## Text passage

————————

Going back to my roots....

In the second half of July I went to England.

The ostensible reason for the trip was to reunite with people who I worked with 30 years ago.

We worked for an organisation that changed name three times in the 4+ years I worked there.


It went from Werner Erhardt & Associates, to Centres Network, to Landmark Education.

Spawned by Werner Erhardt’s iconic Est Training, from early 70’s California – Landmark Education has gone on to become an international educational organisation specialising in personal transformational programmes based on the primordial soup of several phenomenal concepts/theories, from Existentialism, to Buddhism, to Heidegger’s “house of being” that is language. (And so much more………)


Amongst a plethora of delicious servings, a symphony of connection all night long, one stanza stands out for me from the night. Jeremy took the mic and told the story of how he and his wife (now of 30 years) hit rock bottom on a journey back to London, and decided to come and talk to me, at our offices in Macklin Street, off Drury Lane. They told me what was wrong between them, and whatever I did/said/did not say, something shifted that had them turn up 30 years later, still married, wanting to tell the tale.


My participation in these programmes was life-altering indeed, for me, and I know it has been so for many.


Off the back of what I learned there, I worked in many different environments, from corporate teams, to NGO’s to public workshops for interested individuals, to educational establishments, to churches. I worked with communication, with justice, with conflict resolution, with self-expression, with breaking through, with having compassion, with truth-telling, responsibility-taking, with taking a stand, with living out loud.

————————

Extracted page text data:
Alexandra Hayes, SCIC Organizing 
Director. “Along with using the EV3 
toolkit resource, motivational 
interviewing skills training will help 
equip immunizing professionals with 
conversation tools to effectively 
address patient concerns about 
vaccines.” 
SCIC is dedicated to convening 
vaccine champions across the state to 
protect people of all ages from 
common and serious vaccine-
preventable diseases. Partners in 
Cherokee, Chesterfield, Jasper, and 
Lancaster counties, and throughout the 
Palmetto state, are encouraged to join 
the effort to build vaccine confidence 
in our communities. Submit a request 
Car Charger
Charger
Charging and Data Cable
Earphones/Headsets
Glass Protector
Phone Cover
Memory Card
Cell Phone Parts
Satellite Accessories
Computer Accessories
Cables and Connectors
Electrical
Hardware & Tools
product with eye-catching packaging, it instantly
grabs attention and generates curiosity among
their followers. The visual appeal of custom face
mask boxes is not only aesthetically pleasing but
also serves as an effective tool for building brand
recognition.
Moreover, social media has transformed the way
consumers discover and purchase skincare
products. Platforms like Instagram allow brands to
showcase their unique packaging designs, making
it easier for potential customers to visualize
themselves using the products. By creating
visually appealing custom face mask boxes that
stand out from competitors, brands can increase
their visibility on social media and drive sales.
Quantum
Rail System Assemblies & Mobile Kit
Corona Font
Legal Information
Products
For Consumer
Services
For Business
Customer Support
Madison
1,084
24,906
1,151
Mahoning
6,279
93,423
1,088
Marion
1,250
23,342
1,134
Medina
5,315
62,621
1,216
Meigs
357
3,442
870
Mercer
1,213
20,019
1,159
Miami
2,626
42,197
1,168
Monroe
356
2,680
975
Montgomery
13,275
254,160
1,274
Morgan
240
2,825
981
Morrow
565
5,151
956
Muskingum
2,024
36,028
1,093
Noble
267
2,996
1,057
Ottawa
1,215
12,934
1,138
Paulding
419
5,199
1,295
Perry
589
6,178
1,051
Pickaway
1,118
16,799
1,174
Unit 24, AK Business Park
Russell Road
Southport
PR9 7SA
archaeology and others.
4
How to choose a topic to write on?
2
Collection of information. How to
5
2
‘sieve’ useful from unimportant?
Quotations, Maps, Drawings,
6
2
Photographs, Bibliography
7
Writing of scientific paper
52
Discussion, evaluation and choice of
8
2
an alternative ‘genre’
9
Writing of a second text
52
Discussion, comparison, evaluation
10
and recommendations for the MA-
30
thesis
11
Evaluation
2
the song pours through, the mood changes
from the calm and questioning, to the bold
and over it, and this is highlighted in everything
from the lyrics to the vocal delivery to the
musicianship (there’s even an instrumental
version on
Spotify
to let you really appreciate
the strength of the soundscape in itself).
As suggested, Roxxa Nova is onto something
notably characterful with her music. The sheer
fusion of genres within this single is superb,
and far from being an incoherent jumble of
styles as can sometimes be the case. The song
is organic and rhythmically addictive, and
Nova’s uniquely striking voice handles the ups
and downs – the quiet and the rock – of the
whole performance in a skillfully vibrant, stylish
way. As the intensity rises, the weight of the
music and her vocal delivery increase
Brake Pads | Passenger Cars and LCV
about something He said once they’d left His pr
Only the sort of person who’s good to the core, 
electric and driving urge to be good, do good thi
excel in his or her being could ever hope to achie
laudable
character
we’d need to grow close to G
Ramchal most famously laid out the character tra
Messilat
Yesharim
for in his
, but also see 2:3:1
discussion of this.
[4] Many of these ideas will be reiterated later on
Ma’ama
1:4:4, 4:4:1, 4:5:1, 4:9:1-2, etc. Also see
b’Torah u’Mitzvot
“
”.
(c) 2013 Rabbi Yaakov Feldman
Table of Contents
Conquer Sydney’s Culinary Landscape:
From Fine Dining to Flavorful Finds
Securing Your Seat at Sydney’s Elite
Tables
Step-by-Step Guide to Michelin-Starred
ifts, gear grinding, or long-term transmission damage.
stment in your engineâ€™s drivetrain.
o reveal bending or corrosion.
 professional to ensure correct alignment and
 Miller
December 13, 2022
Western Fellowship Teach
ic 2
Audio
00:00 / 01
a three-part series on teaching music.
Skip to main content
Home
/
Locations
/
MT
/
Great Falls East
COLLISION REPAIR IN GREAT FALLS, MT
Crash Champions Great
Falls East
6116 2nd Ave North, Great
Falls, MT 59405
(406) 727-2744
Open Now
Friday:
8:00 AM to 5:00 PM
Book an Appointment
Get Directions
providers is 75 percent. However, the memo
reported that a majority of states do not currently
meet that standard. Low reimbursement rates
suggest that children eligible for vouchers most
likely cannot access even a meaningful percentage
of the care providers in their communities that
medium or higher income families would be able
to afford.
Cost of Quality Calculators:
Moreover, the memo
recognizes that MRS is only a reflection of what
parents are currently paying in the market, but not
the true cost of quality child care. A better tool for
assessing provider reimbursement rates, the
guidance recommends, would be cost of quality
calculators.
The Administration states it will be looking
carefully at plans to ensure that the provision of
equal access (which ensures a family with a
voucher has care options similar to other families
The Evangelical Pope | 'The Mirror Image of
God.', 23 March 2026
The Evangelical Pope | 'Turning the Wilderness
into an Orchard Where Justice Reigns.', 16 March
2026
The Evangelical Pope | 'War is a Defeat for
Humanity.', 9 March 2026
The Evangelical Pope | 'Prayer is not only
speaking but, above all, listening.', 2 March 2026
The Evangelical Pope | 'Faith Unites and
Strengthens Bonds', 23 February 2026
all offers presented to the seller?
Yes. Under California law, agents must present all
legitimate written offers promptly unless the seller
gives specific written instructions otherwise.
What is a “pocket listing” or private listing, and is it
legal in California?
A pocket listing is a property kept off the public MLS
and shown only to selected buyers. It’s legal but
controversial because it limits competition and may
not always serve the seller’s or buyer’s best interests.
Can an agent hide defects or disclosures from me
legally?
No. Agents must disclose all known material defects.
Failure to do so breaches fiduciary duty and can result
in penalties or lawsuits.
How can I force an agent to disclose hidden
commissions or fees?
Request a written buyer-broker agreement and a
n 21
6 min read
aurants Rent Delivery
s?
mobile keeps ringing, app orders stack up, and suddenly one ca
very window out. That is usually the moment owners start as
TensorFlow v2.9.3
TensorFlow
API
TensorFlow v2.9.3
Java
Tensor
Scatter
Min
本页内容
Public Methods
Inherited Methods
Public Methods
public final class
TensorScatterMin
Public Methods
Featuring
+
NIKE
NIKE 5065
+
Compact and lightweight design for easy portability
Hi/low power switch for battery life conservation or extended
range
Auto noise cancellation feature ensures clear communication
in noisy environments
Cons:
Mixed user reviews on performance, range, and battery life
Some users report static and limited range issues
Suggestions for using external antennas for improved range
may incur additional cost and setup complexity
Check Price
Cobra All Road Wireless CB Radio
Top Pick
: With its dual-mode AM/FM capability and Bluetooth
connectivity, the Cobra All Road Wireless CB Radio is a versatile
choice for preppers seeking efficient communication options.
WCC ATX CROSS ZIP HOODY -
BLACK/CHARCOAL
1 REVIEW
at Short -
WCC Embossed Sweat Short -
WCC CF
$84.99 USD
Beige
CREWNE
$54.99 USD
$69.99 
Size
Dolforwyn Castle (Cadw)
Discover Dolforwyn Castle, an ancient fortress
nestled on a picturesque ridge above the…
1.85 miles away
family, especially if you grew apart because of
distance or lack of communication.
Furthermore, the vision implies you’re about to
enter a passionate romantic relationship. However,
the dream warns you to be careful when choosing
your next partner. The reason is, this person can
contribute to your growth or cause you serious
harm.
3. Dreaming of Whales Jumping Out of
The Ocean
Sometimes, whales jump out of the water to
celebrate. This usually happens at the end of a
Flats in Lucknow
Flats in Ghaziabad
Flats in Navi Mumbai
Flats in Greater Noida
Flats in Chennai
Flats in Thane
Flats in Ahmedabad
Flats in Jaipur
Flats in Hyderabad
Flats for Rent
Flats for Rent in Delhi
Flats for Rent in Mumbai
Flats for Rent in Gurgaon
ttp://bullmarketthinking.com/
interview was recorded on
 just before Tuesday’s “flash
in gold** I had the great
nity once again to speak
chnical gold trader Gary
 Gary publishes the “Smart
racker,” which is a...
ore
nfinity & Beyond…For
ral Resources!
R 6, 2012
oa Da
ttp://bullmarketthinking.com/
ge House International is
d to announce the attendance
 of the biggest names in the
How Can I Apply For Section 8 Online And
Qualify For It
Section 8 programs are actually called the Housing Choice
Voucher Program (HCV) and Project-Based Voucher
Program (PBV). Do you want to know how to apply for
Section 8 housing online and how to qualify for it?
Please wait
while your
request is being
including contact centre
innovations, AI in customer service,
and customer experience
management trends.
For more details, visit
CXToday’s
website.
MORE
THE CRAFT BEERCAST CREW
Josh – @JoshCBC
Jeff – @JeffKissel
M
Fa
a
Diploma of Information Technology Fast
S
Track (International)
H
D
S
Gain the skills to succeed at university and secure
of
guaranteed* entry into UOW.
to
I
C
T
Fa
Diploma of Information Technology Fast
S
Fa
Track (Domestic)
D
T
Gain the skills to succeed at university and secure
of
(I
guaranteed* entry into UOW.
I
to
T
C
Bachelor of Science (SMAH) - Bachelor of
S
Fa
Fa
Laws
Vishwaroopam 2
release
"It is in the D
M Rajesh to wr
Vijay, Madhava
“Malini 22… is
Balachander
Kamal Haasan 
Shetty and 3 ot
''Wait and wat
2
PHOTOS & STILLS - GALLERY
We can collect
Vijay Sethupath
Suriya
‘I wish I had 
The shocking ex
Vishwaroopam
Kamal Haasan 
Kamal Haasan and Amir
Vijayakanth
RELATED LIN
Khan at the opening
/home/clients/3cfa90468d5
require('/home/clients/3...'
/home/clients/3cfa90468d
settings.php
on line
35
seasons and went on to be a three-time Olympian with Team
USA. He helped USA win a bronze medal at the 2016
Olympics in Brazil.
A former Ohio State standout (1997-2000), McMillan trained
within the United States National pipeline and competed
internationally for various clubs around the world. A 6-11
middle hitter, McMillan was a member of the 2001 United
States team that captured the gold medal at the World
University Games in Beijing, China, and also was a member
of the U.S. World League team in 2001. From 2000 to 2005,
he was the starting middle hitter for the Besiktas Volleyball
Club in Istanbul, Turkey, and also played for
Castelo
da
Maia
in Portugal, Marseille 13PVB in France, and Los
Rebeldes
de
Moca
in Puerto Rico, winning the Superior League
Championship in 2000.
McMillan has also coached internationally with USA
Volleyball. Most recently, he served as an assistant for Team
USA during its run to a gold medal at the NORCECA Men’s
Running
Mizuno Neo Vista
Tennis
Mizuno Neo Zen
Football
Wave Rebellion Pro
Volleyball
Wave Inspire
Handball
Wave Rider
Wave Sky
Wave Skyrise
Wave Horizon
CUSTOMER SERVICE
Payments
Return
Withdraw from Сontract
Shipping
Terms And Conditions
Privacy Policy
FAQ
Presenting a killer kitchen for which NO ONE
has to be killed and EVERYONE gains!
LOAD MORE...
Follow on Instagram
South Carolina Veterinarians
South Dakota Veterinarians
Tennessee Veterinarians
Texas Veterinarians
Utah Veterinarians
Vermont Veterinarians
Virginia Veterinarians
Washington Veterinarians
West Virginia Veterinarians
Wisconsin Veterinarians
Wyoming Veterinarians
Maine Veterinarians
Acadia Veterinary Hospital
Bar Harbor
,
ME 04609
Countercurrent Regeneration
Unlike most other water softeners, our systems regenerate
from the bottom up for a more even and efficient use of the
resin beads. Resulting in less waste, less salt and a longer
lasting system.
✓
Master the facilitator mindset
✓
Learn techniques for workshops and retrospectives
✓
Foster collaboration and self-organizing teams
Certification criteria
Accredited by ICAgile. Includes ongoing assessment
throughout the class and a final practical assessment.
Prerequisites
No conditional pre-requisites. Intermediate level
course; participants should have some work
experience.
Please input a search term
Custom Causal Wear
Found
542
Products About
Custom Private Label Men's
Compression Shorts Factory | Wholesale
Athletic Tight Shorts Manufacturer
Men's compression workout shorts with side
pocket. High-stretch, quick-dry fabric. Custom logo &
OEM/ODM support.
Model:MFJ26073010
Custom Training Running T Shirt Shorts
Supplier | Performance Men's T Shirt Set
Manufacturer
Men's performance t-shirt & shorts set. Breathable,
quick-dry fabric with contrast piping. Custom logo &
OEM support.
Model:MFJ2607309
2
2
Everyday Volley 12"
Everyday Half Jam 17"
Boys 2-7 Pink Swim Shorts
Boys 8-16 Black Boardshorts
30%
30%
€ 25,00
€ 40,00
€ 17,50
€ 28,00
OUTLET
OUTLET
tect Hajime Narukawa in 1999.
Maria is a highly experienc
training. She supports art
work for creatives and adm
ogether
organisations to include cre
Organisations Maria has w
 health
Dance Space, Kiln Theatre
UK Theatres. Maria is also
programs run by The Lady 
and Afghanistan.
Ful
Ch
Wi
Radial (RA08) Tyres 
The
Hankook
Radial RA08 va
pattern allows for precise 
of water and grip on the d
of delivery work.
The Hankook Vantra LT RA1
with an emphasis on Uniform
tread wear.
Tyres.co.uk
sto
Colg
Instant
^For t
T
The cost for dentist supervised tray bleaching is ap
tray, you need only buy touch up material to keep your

————————

Decide whether each statement below agrees with the reunion passage, giving yes or no and quoting the deciding words from it: (a) The trip to England took place in the first half of July. (b) Jeremy and his wife came to talk at the offices in Macklin Street. (c) Est Training began in California in the early 70's.

## Answer to the exercise
(a) No: "In the second half of July I went to England."
(b) Yes: "decided to come and talk to me, at our offices in Macklin Street, off Drury Lane"
(c) Yes: "Werner Erhardt’s iconic Est Training, from early 70’s California"